Chipotle Cashew Mayo
Nutrition (For one serving)
- 1 cup cashews
- 3/4 cup water
- 1 tsp probiotics
- 2 tbsp coconut butter melted
- 1/2 cup coconut oil melted
- 1/2 tsp salt
- 2 tsp chipotle powder
- 1/2 tsp cumin
- 1/2 tsp smoked paprika
- 2 tbsp apple cider vinegar
- Blend the cashews, water and probiotics until smooth. Transfer to a bowl, cover, and leave in a warm place for 14 to 16 hours. This is the process of culturing the cashews; you’ll know it’s done when you put a spoon through the mixture and it has tiny air bubbles. It should also taste (and smell) slightly sour.
- You’re going to transfer this back over to the blender and blend in the remaining ingredients until smooth again. It’s really important that the coconut oil is melted to the point that it’s clear and that the coconut butter is loose and slightly runny (it will never go clear like the oil).

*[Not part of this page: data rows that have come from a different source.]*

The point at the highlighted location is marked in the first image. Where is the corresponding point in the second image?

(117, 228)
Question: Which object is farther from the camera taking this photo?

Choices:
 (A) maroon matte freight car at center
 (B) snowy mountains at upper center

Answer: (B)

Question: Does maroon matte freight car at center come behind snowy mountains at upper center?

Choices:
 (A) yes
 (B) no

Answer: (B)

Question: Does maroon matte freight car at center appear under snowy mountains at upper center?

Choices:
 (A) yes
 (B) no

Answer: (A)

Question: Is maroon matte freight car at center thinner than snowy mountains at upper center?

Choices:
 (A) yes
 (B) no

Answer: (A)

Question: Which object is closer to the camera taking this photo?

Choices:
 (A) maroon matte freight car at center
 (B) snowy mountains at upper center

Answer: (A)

- Place in the fridge until you’re ready to serve. It will firm up a little in the fridge, but if it’s too firm for you, use a little less coconut oil next time, or just take it out of the fridge about 1/2 and hour before you use it.

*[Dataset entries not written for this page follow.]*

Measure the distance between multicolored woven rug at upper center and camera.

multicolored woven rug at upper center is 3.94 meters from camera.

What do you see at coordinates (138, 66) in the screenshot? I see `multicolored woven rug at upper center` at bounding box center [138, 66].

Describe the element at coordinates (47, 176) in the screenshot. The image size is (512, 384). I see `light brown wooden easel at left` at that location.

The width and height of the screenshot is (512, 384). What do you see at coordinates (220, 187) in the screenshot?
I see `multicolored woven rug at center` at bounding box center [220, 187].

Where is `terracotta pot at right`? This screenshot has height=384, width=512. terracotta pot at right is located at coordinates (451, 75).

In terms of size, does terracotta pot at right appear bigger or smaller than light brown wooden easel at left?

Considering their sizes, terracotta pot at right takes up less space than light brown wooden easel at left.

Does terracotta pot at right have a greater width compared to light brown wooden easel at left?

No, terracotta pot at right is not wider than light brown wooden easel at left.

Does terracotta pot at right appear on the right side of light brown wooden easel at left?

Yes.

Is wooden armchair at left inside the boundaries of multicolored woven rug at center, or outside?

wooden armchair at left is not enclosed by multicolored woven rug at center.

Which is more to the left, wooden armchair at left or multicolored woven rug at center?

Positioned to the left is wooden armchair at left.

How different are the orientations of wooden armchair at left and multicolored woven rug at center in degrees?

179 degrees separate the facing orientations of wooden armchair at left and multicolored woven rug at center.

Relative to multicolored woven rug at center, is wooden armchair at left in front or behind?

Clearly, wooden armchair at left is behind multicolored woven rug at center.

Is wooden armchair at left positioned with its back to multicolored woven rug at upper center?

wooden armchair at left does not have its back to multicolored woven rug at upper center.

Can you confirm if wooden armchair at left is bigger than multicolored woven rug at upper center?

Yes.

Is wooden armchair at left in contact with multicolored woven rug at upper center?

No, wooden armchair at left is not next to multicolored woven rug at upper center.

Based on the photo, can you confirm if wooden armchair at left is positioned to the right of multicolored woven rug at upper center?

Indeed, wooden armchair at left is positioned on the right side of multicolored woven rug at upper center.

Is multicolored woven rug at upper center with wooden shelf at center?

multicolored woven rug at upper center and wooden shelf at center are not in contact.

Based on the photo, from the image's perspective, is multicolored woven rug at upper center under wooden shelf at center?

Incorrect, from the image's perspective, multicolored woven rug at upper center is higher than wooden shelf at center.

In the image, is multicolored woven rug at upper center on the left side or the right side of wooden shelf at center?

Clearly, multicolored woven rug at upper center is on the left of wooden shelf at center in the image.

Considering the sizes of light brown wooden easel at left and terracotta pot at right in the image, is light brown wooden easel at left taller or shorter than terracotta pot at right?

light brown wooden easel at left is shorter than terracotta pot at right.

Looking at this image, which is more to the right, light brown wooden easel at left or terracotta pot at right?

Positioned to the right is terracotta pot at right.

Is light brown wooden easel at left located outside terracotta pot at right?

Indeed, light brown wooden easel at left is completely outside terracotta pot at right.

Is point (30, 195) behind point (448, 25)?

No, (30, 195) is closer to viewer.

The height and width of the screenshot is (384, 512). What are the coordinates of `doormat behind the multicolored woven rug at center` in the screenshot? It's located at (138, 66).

22 thoughts on “Chipotle Cashew Mayo”
Mmmm, looks good. How do you make coconut butter?
Hey Maria, you can buy it as is, or you can grind up desiccated coconut in a stone grinder or Vitamix.
Just grind up the coconut meat then, right? Does it freeze well to be saved for later?
Yes, the dried desiccated coconut. You don’t need to freeze it, as it’s just fat pretty much and has a long shelf life.
Great recipe! I also made one just with cashews, probiotics and water and added later on salt and lemon juice and it tasted like cheese.
I will definitely make both again, thanks for the recipe.
Thank you for the recipe. Can we leave out chipotle powder if we cannot find it, or maybe substitute it with something else? Chilly powder?
Yes, just leave out or use any chilli powder.
This was absolutely amazing! Loved the flavours! I made it with pre maid cashew butter 😀 By the way what is the best way to make it? Do I need to soak and dehydrate cashews for the cashew butter? Will it still last?
Actually homemade cashew butter seems to be better if the nuts aren’t soaked. It can be made by grinding the cashews in a food processor for 5 to 10 minutes, or by using a melanger.
Can you omit the probiotics?
Yes, but then you’d also leave out the culturing process and just blend it all up.
This looks delicious ! How long will it last in the fridge? Thanks.
At least a couple of weeks.
Dear Amy and Russel, is there any way of adjusting this recipe to omit the oil? It sounds like a very tasty recipe to eat with raw bread and crackers. No offence but looking at the recipe I’m not sure why you add the oil since cashews are so creamy when blended anyway. I get a wonderfully smooth cashew blend and flavour by adding a few tablespoons of citrus juice like orange/mandarin/lemon instead of coconut or other oils….unless you are going for a cashew type butter? Thank you.
Hey Charmaine, yes the oil is there to make it a little firmer.
Great recipe. thank you!
Fab recipe. Thanks for sharing. Love the fact you take raw cuisine to the next level xx
Can you substitute any other nuts- cashews are very fungal for us cancer patients ?
Hey Maria, You can try using shelled hemp seeds or macadamia nuts, if those work for you.
I use sunflower seeds – cheap and jealthy.
1) I have never used probiotics what make should I look for?
2)I have never seen coconut butter anywhere. That surely is not the same as coconut oil?
I like this recipe and will make it as soon as I hear from you. Thanks Russell 🙂
Hey Kasi, any make of probiotics will work. I think you’re in the U.S? When I’m there I like to use BlueBonnet.
It’s not the same as coconut oil, no. There’s also coconut oil in the recipe. Sometimes coconut butter is called coconut manna.